In the beginning childfree felt like an opportunity, but I haven't taken full advantage of it. Sometimes it feels easier to just have kids instead of pursuing the opportunities, Yes, an idiotic reason to have children. There is an effort involved in swimming against the tide, it isn't all joyful and can be quite isolating. Bottom Line: I want to be childfree, but I thought it would be easier. There is strength in numbers and I'm having a hard time finding any numbers. Sometimes it feels that the tide is swimming right past me, I'm not so much swimming against it as clinging to a rock while it rushes past. I need another stream. A stream with fewer childed swimmers.
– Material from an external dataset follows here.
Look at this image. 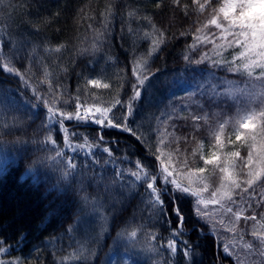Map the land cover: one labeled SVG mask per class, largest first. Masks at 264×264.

A conversation with my MIL clarified something for me: the problem isn't the moms I know, and it isn't me. It is just a difference in where we are in life. And this: when I am with a person, in all likelihood we have something in common. And if we also like each other, or if we have nothing in common but like each other, then we'll be OK. But take a roomful of people who all have one thing in common, the one same thing, and throw in one person who has one thing, one different thing, in common with each person... (Like take a room full of people who all are members of the Sherlock Holmes Society and throw in one person who is not. The one person is from the same area as one person, has the same hairdresser as another, has the same kind of pet as a third... and so on.) Bottom line is the majority common interest rules. I need to hang out in a group where the unifying thread is not CHILDREN. It is Social Calculus, I am sure that formulas could be created to predict what ratios will result in what degree of uncomfortable-ness. These moms I hang out with (the ones I keep saying I'm going to stop hanging out with... but really, I may become a complete hermit were it not for the monthly gatherings...) are all good people, they just have a different focus. I am considering turning in my notice for the gatherings. True, there isn't anything else on my dance card, but maybe bowing out of this will give me the much needed kick in the ass to seek out other (better-suited) activities.

1 Comments:

Blogger Donna said...

Yes, yes, yes, I am again nodding my head as I read your post. Yesterday I stopped by to visit a friend who has a 1 year-old and a 2 1/2 year-old, and I could barely get a word in edge-wise while she refereed her kids. I understood that, it was fine, but I know if I want to have a real conversation with her we have to get rid of the kids. She invited me to have dinner with her and two other Mom's, I declined. I will not subject myself to listening to others talk about their kids, and when I have a chance to talk, all they do is say how jealous they are of my life. That isn't a meaningful discourse.

I was feeling very stuck until I started taking horseback riding lessons. There, I have a new community of like-minded individuals and something to talk about. I also volunteer with my dog at seniors' centers, again, its about the dog and the discourse between me and the resident.

I hope you can find outlets for yourself. Take care.